--- The records ---

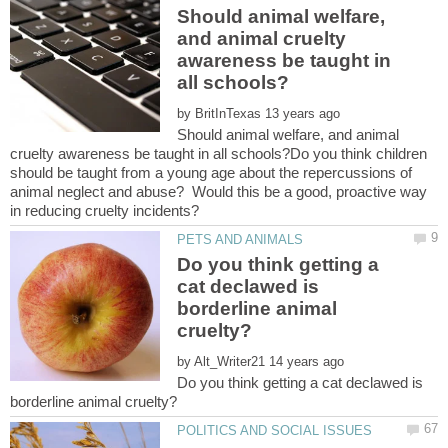
Should animal welfare,
and animal cruelty
awareness be taught in
by
Should animal welfare, and animal
cruelty awareness be taught in all schools?Do you think children
should be taught from a young age about the repercussions of
animal neglect and abuse? Would this be a good, proactive way
Do you think getting a
cat declawed is
borderline animal
by
Do you think getting a cat declawed is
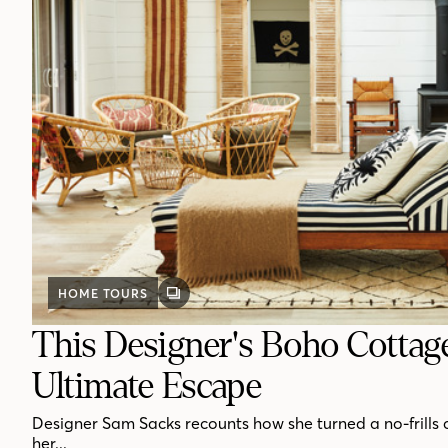
HOME TOURS
GALLERY
POST
This Designer's Boho Cottag
Ultimate Escape
Designer Sam Sacks recounts how she turned a no-frills 
her...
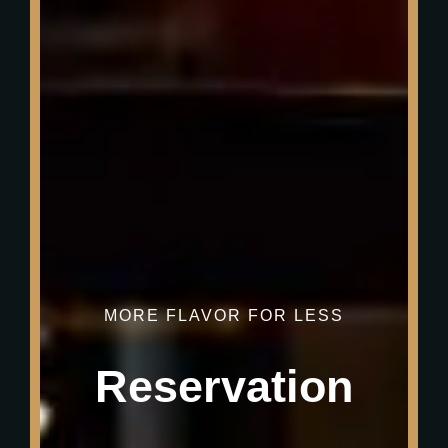
MORE FLAVOR FOR LESS
Reservation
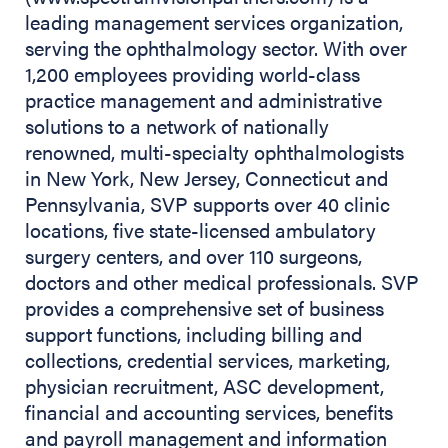
leading management services organization,
serving the ophthalmology sector. With over
1,200 employees providing world-class
practice management and administrative
solutions to a network of nationally
renowned, multi-specialty ophthalmologists
in New York, New Jersey, Connecticut and
Pennsylvania, SVP supports over 40 clinic
locations, five state-licensed ambulatory
surgery centers, and over 110 surgeons,
doctors and other medical professionals. SVP
provides a comprehensive set of business
support functions, including billing and
collections, credential services, marketing,
physician recruitment, ASC development,
financial and accounting services, benefits
and payroll management and information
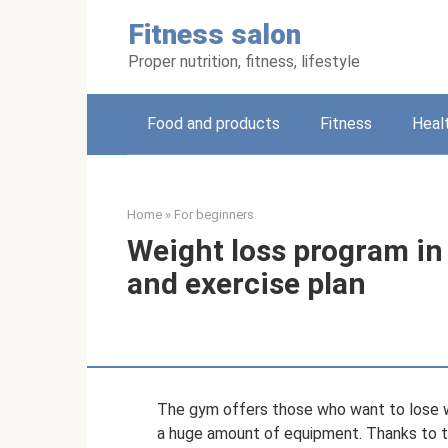
Skip
Fitness salon
to
content
Proper nutrition, fitness, lifestyle
Food and products
Fitness
Heal
Home
»
For beginners
Weight loss program in 
and exercise plan
The gym offers those who want to lose wei
a huge amount of equipment. Thanks to t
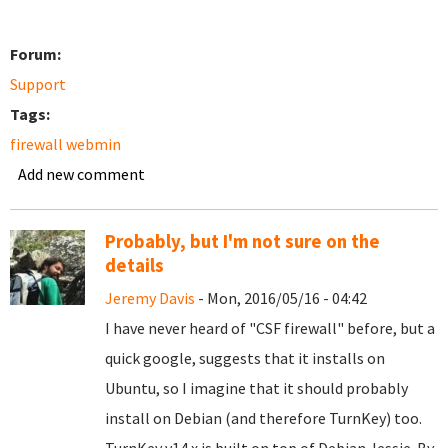
Forum:
Support
Tags:
firewall webmin
Add new comment
Probably, but I'm not sure on the
details
Jeremy Davis
- Mon, 2016/05/16 - 04:42
I have never heard of "CSF firewall" before, but a
quick google, suggests that it installs on
Ubuntu, so I imagine that it should probably
install on Debian (and therefore TurnKey) too.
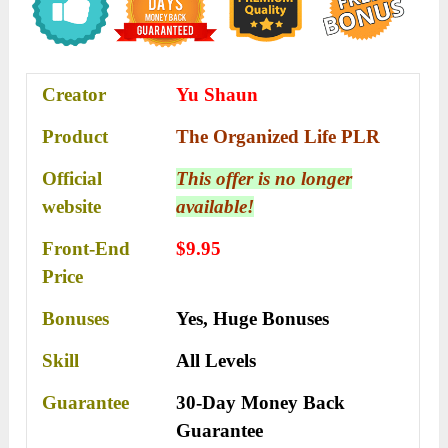
Creator
Yu Shaun
Product
The Organized Life PLR
Official
This offer is no longer
website
available!
Front-End
$9.95
Price
Bonuses
Yes,
Huge Bonuses
Skill
All Levels
Guarantee
30-Day Money Back
Guarantee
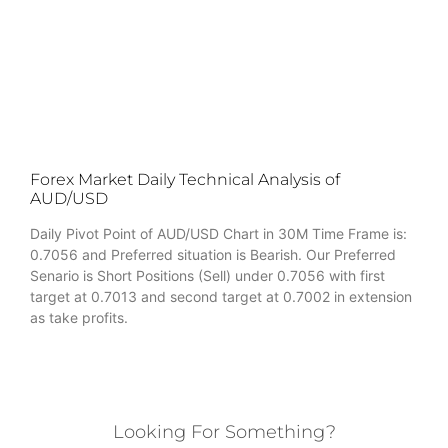
Forex Market Daily Technical Analysis of
AUD/USD
Daily Pivot Point of AUD/USD Chart in 30M Time Frame is:
0.7056 and Preferred situation is Bearish. Our Preferred
Senario is Short Positions (Sell) under 0.7056 with first
target at 0.7013 and second target at 0.7002 in extension
as take profits.
Looking For Something?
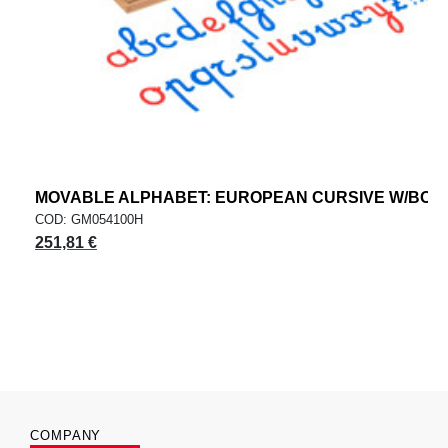
MOVABLE ALPHABET: EUROPEAN CURSIVE W/BOX
COD: GM054100H
251,81 €
COMPANY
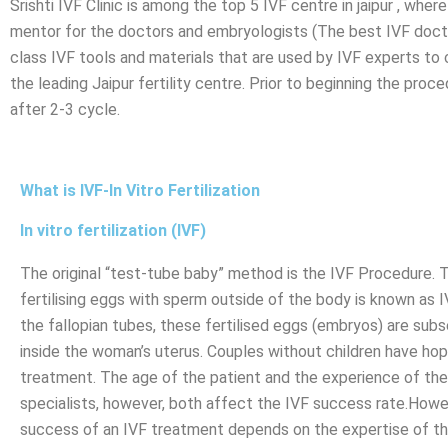
Srishti IVF Clinic is among the top 5 IVF centre in jaipur , wh
mentor for the doctors and embryologists (The best IVF doctor
class IVF tools and materials that are used by IVF experts to
the leading Jaipur fertility centre. Prior to beginning the p
after 2-3 cycle.
What is IVF-In Vitro Fertilization
In vitro fertilization (IVF)
The original “test-tube baby” method is the IVF Procedure. 
fertilising eggs with sperm outside of the body is known as I
the fallopian tubes, these fertilised eggs (embryos) are sub
inside the woman’s uterus. Couples without children have ho
treatment. The age of the patient and the experience of th
specialists, however, both affect the IVF success rate.Howe
success of an IVF treatment depends on the expertise of t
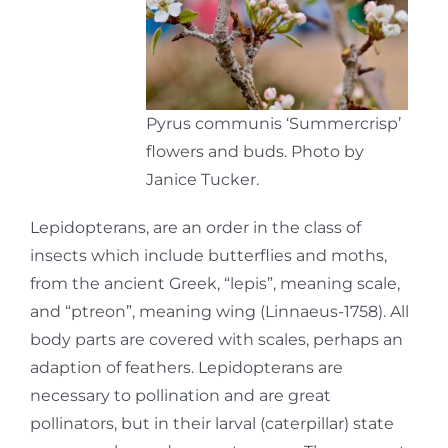
Pyrus communis ‘Summercrisp’
flowers and buds. Photo by
Janice Tucker.
Lepidopterans, are an order in the class of
insects which include butterflies and moths,
from the ancient Greek, “lepis”, meaning scale,
and “ptreon”, meaning wing (Linnaeus-1758). All
body parts are covered with scales, perhaps an
adaption of feathers. Lepidopterans are
necessary to pollination and are great
pollinators, but in their larval (caterpillar) state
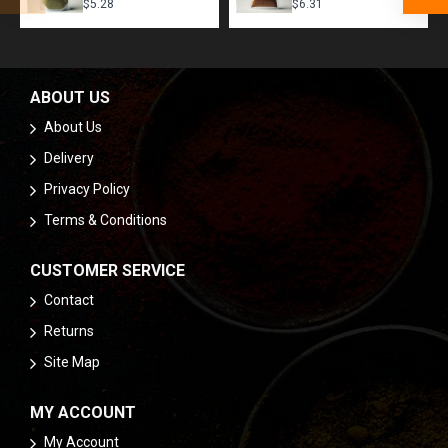
$5.28
$6.31
ABOUT US
About Us
Delivery
Privacy Policy
Terms & Conditions
CUSTOMER SERVICE
Contact
Returns
Site Map
MY ACCOUNT
My Account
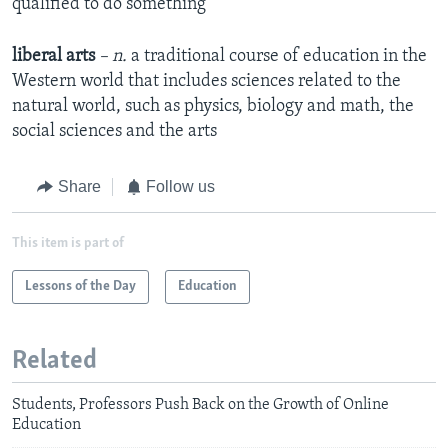
qualified to do something
liberal arts
– n.
a traditional course of education in the
Western world that includes sciences related to the
natural world, such as physics, biology and math, the
social sciences and the arts
Share
Follow us
This item is part of
Lessons of the Day
Education
Related
Students, Professors Push Back on the Growth of Online
Education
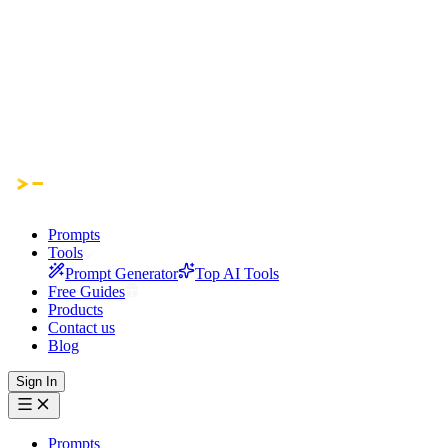
Prompts
Tools
Prompt Generator
Top AI Tools
Free Guides
Products
Contact us
Blog
Sign In
Prompts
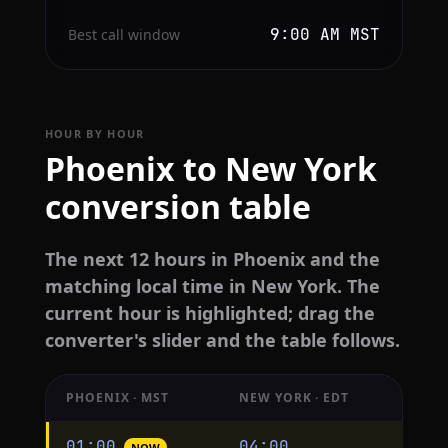
9:00 AM MST
Best call window
HOUR BY HOUR
Phoenix to New York
conversion table
The next 12 hours in Phoenix and the
matching local time in New York. The
current hour is highlighted; drag the
converter's slider and the table follows.
PHOENIX · MST
NEW YORK · EDT
Hourly
01:00
04:00
NOW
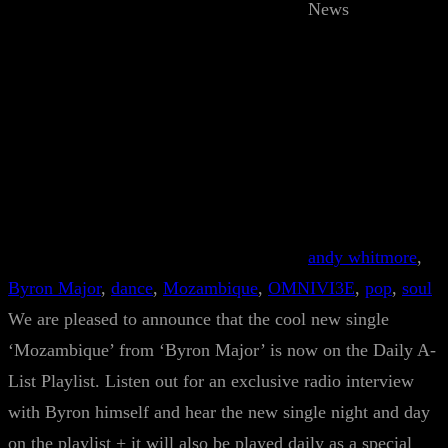
News
andy whitmore
, 
Byron Major
, 
dance
, 
Mozambique
, 
OMNIVI3E
, 
pop
, 
soul
We are pleased to announce that the cool new single
‘Mozambique’ from ‘Byron Major’ is now on the Daily A-
List Playlist. Listen out for an exclusive radio interview
with Byron himself and hear the new single night and day
on the playlist + it will also be played daily as a special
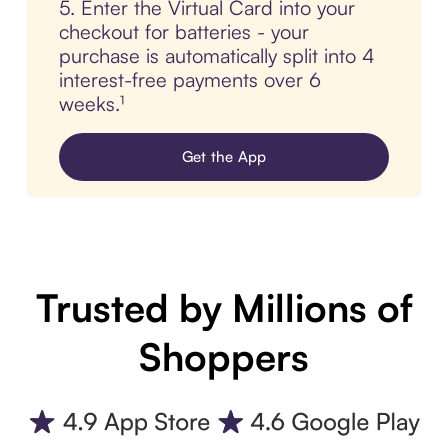
5. Enter the Virtual Card into your
checkout for batteries - your
purchase is automatically split into 4
interest-free payments over 6
weeks.¹
Get the App
Trusted by Millions of
Shoppers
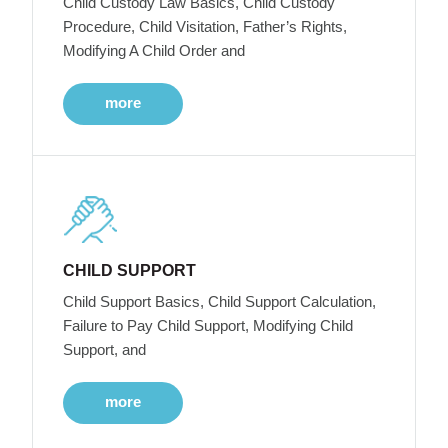
Child Custody Law Basics, Child Custody
Procedure, Child Visitation, Father’s Rights,
Modifying A Child Order and
more
CHILD SUPPORT
Child Support Basics, Child Support Calculation,
Failure to Pay Child Support, Modifying Child
Support, and
more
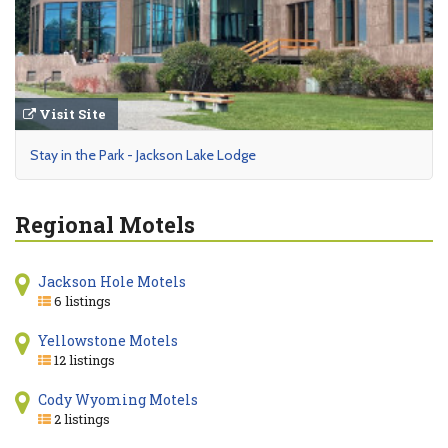
Visit Site
Stay in the Park - Jackson Lake Lodge
Regional Motels
Jackson Hole Motels
6 listings
Yellowstone Motels
12 listings
Cody Wyoming Motels
2 listings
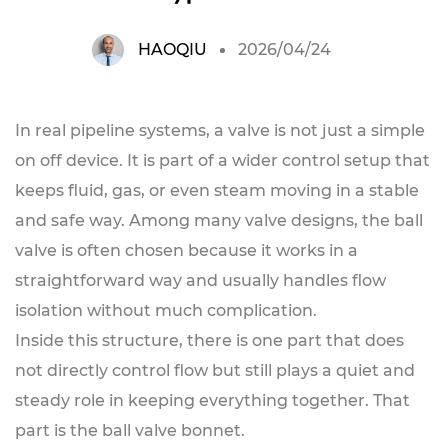
HAOQIU
2026/04/24
In real pipeline systems, a valve is not just a simple
on off device. It is part of a wider control setup that
keeps fluid, gas, or even steam moving in a stable
and safe way. Among many valve designs, the ball
valve is often chosen because it works in a
straightforward way and usually handles flow
isolation without much complication.
Inside this structure, there is one part that does
not directly control flow but still plays a quiet and
steady role in keeping everything together. That
part is the ball valve bonnet.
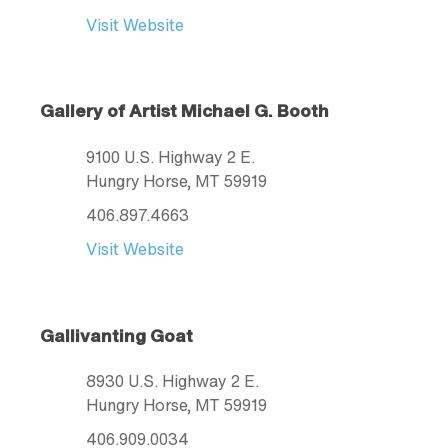
Visit Website
Gallery of Artist Michael G. Booth
9100 U.S. Highway 2 E.
Hungry Horse
, MT
59919
406.897.4663
Visit Website
Gallivanting Goat
8930 U.S. Highway 2 E.
Hungry Horse
, MT
59919
406.909.0034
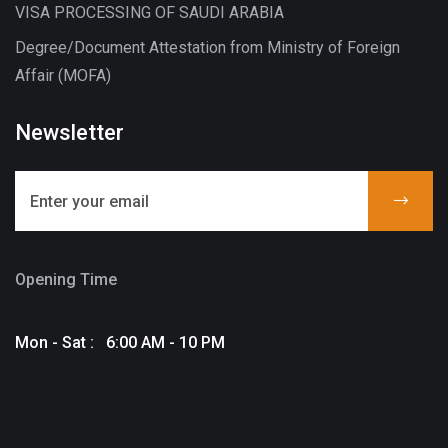
VISA PROCESSING OF SAUDI ARABIA
Degree/Document Attestation from Ministry of Foreign
Affair (MOFA)
Newsletter
Opening Time
Mon - Sat : 6:00 AM - 10 PM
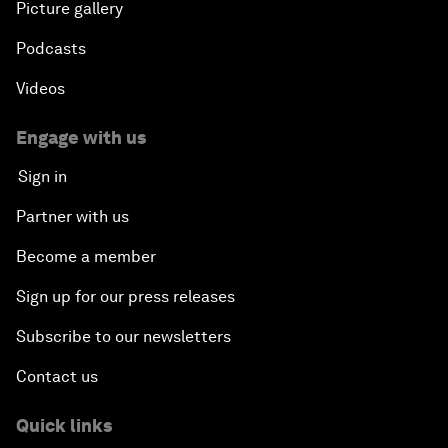
Picture gallery
Podcasts
Videos
Engage with us
Sign in
Partner with us
Become a member
Sign up for our press releases
Subscribe to our newsletters
Contact us
Quick links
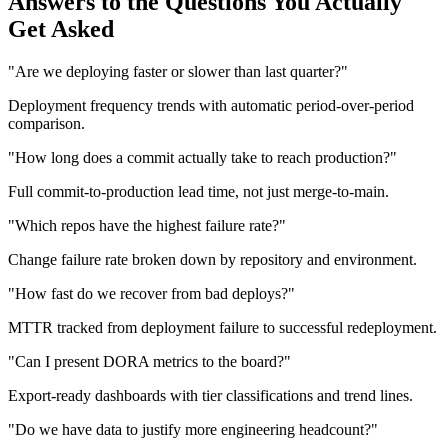
Answers to the Questions You Actually
Get Asked
"Are we deploying faster or slower than last quarter?"
Deployment frequency trends with automatic period-over-period
comparison.
"How long does a commit actually take to reach production?"
Full commit-to-production lead time, not just merge-to-main.
"Which repos have the highest failure rate?"
Change failure rate broken down by repository and environment.
"How fast do we recover from bad deploys?"
MTTR tracked from deployment failure to successful redeployment.
"Can I present DORA metrics to the board?"
Export-ready dashboards with tier classifications and trend lines.
"Do we have data to justify more engineering headcount?"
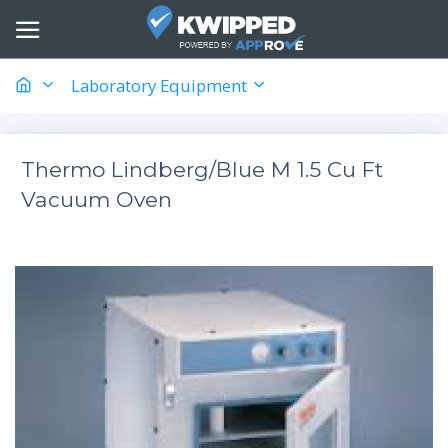
Laboratory Equipment
Thermo Lindberg/Blue M 1.5 Cu Ft
Vacuum Oven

---

■ **Goal of the exercise**:
Please give the text read from each of the entries above as one numbered list, one line per item, leaving out blank lines and the pictures themselves.

■ **Finished task**:
1. Should animal welfare,
2. and animal cruelty
3. awareness be taught in
4. by
5. Should animal welfare, and animal
6. cruelty awareness be taught in all schools?Do you think children
7. should be taught from a young age about the repercussions of
8. animal neglect and abuse? Would this be a good, proactive way
9. Do you think getting a
10. cat declawed is
11. borderline animal
12. by
13. Do you think getting a cat declawed is
14. HOME TOURS
15. GALLERY
16. POST
17. This Designer's Boho Cottag
18. Ultimate Escape
19. Designer Sam Sacks recounts how she turned a no-frills 
20. her...
21. MORE FLAVOR FOR LESS
22. Reservation
23. leading management services organization,
24. serving the ophthalmology sector. With over
25. 1,200 employees providing world-class
26. practice management and administrative
27. solutions to a network of nationally
28. renowned, multi-specialty ophthalmologists
29. in New York, New Jersey, Connecticut and
30. Pennsylvania, SVP supports over 40 clinic
31. locations, five state-licensed ambulatory
32. surgery centers, and over 110 surgeons,
33. doctors and other medical professionals. SVP
34. provides a comprehensive set of business
35. support functions, including billing and
36. collections, credential services, marketing,
37. physician recruitment, ASC development,
38. financial and accounting services, benefits
39. and payroll management and information
40. Skip
41. Fitness salon
42. to
43. content
44. Proper nutrition, fitness, lifestyle
45. Food and products
46. Fitness
47. Heal
48. Home
49. »
50. For beginners
51. Weight loss program in 
52. and exercise plan
53. The gym offers those who want to lose wei
54. a huge amount of equipment. Thanks to t
55. Forum:
56. Support
57. Tags:
58. firewall webmin
59. Add new comment
60. Probably, but I'm not sure on the
61. details
62. Jeremy Davis
63. - Mon, 2016/05/16 - 04:42
64. I have never heard of "CSF firewall" before, but a
65. quick google, suggests that it installs on
66. Ubuntu, so I imagine that it should probably
67. install on Debian (and therefore TurnKey) too.
68. Creator
69. Yu Shaun
70. Product
71. The Organized Life PLR
72. Official
73. This offer is no longer
74. website
75. available!
76. Front-End
77. $9.95
78. Price
79. Bonuses
80. Yes,
81. Huge Bonuses
82. Skill
83. All Levels
84. Guarantee
85. 30-Day Money Back
86. Guarantee
87. Forex Market Daily Technical Analysis of
88. AUD/USD
89. Daily Pivot Point of AUD/USD Chart in 30M Time Frame is:
90. 0.7056 and Preferred situation is Bearish. Our Preferred
91. Senario is Short Positions (Sell) under 0.7056 with first
92. target at 0.7013 and second target at 0.7002 in extension
93. as take profits.
94. Looking For Something?
95. MOVABLE ALPHABET: EUROPEAN CURSIVE W/BOX
96. COD: GM054100H
97. 251,81 €
98. COMPANY
99. Srishti IVF Clinic is among the top 5 IVF centre in jaipur , wh
100. mentor for the doctors and embryologists (The best IVF doctor
101. class IVF tools and materials that are used by IVF experts to
102. the leading Jaipur fertility centre. Prior to beginning the p
103. after 2-3 cycle.
104. What is IVF-In Vitro Fertilization
105. In vitro fertilization (IVF)
106. The original “test-tube baby” method is the IVF Procedure. 
107. fertilising eggs with sperm outside of the body is known as I
108. the fallopian tubes, these fertilised eggs (embryos) are sub
109. inside the woman’s uterus. Couples without children have ho
110. treatment. The age of the patient and the experience of th
111. specialists, however, both affect the IVF success rate.Howe
112. success of an IVF treatment depends on the expertise of t
113. Pyrus communis ‘Summercrisp’
114. flowers and buds. Photo by
115. Janice Tucker.
116. Lepidopterans, are an order in the class of
117. insects which include butterflies and moths,
118. from the ancient Greek, “lepis”, meaning scale,
119. and “ptreon”, meaning wing (Linnaeus-1758). All
120. body parts are covered with scales, perhaps an
121. adaption of feathers. Lepidopterans are
122. necessary to pollination and are great
123. pollinators, but in their larval (caterpillar) state
124. $5.28
125. $6.31
126. ABOUT US
127. About Us
128. Delivery
129. Privacy Policy
130. Terms & Conditions
131. CUSTOMER SERVICE
132. Contact
133. Returns
134. Site Map
135. MY ACCOUNT
136. My Account
137. qualified to do something
138. liberal arts
139. – n.
140. a traditional course of education in the
141. Western world that includes sciences related to the
142. natural world, such as physics, biology and math, the
143. social sciences and the arts
144. Share
145. Follow us
146. This item is part of
147. Lessons of the Day
148. Education
149. Related
150. Students, Professors Push Back on the Growth of Online
151. Education
152. Prompts
153. Tools
154. Prompt Generator
155. Top AI Tools
156. Free Guides
157. Products
158. Contact us
159. Blog
160. Sign In
161. Prompts
162. 9:00 AM MST
163. Best call window
164. HOUR BY HOUR
165. Phoenix to New York
166. conversion table
167. The next 12 hours in Phoenix and the
168. matching local time in New York. The
169. current hour is highlighted; drag the
170. converter's slider and the table follows.
171. PHOENIX · MST
172. NEW YORK · EDT
173. Hourly
174. 01:00
175. 04:00
176. NOW
177. News
178. andy whitmore
179. , 
180. Byron Major
181. , 
182. dance
183. , 
184. Mozambique
185. , 
186. OMNIVI3E
187. , 
188. pop
189. , 
190. soul
191. We are pleased to announce that the cool new single
192. ‘Mozambique’ from ‘Byron Major’ is now on the Daily A-
193. List Playlist. Listen out for an exclusive radio interview
194. with Byron himself and hear the new single night and day
195. on the playlist + it will also be played daily as a special
196. 5. Enter the Virtual Card into your
197. checkout for batteries - your
198. purchase is automatically split into 4
199. interest-free payments over 6
200. weeks.¹
201. Get the App
202. Trusted by Millions of
203. Shoppers
204. Child Custody Law Basics, Child Custody
205. Procedure, Child Visitation, Father’s Rights,
206. Modifying A Child Order and
207. more
208. CHILD SUPPORT
209. Child Support Basics, Child Support Calculation,
210. Failure to Pay Child Support, Modifying Child
211. Support, and
212. more
213. Visit Site
214. Stay in the Park - Jackson Lake Lodge
215. Regional Motels
216. Jackson Hole Motels
217. 6 listings
218. Yellowstone Motels
219. 12 listings
220. Cody Wyoming Motels
221. 2 listings
222. HAOQIU
223. 2026/04/24
224. In real pipeline systems, a valve is not just a simple
225. on off device. It is part of a wider control setup that
226. keeps fluid, gas, or even steam moving in a stable
227. and safe way. Among many valve designs, the ball
228. valve is often chosen because it works in a
229. straightforward way and usually handles flow
230. isolation without much complication.
231. Inside this structure, there is one part that does
232. not directly control flow but still plays a quiet and
233. steady role in keeping everything together. That
234. part is the ball valve bonnet.
235. Visit Website
236. Gallery of Artist Michael G. Booth
237. 9100 U.S. Highway 2 E.
238. Hungry Horse
239. , MT
240. 59919
241. 406.897.4663
242. Visit Website
243. Gallivanting Goat
244. 8930 U.S. Highway 2 E.
245. Hungry Horse
246. , MT
247. 59919
248. 406.909.0034
249. VISA PROCESSING OF SAUDI ARABIA
250. Degree/Document Attestation from Ministry of Foreign
251. Affair (MOFA)
252. Newsletter
253. Opening Time
254. Mon - Sat : 6:00 AM - 10 PM
255. Picture gallery
256. Podcasts
257. Videos
258. Engage with us
259. Sign in
260. Partner with us
261. Become a member
262. Sign up for our press releases
263. Subscribe to our newsletters
264. Contact us
265. Quick links
266. Answers to the Questions You Actually
267. Get Asked
268. "Are we deploying faster or slower than last quarter?"
269. Deployment frequency trends with automatic period-over-period
270. comparison.
271. "How long does a commit actually take to reach production?"
272. Full commit-to-production lead time, not just merge-to-main.
273. "Which repos have the highest failure rate?"
274. Change failure rate broken down by repository and environment.
275. "How fast do we recover from bad deploys?"
276. MTTR tracked from deployment failure to successful redeployment.
277. "Can I present DORA metrics to the board?"
278. Export-ready dashboards with tier classifications and trend lines.
279. "Do we have data to justify more engineering headcount?"
280. Laboratory Equipment
281. Thermo Lindberg/Blue M 1.5 Cu Ft
282. Vacuum Oven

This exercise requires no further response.